おかしなことを書いて、やらかしそうです。脳内のモノも含めて下書きは増えていくのですが、あとで悔やむのも嫌なので当たり障りの無いことを。
最近読んだ本の紹介など。
パトリシア・ハイスミス著『11の物語』(ハヤカワ文庫)。短篇集です。表紙が僕を含めて集合体恐怖を持つ人には微妙に掠りそうですが、中身の「ゾワっとする感」には遠く及びません。著者はよほどカタツムリが嫌いなのか、11篇のうち2篇でカタツムリを悪役に仕立てています。
それよりも「恋盗人」「すっぽん」「アフトン夫人の優雅な生活」がお勧めです。特に「アフトン夫人の〜」は現実、認識が如何に脆いものかを改めて教えてくれます。
実はまだ残りの4篇は読んでないのですが、とりあえず良かったので紹介しました。でも、鬱の時には良く無いかも。
あと最近ハマっている作家に宮内悠介がいます。まずは『超動く家にて』(創元SF文庫)という短篇集から手を付けました。ときどき買っている電子工作の最古参雑誌『トランジスタ技術』を題名に含む「トランジスタ技術の圧縮」を収録しているからです。以前にもご紹介したかもしれませんが、「アニマとエーファ」はとても興味深いものでした。AI(とは明示していませんが)と心理学を扱っています。
著者自身も語っていますが、シリアスと(真面目に)ハチャメチャが混在している(それで彼はバランスを取っているらしい)のも取っ掛かりにはよろしいかと。

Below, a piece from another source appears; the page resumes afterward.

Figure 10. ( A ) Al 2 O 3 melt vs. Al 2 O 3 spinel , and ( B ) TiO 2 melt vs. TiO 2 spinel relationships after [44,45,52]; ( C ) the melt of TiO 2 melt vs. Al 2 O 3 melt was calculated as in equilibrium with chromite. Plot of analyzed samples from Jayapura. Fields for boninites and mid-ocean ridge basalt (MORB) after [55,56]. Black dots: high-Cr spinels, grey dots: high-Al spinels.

その次に読んだ『エクソダス症候群』(創元SF文庫)は著者の初長篇だそうです。開拓期の火星で唯一の精神病院を舞台に物語は繰り広げられます。かなり陰惨な話が続くので、鬱期の方にはこれまたお勧めできませんが、著者は相当量の資料を読み込んでおり、現在の精神疾患、精神医療に対する彼なりの意見を明確に打ち出している点に好感が持てました。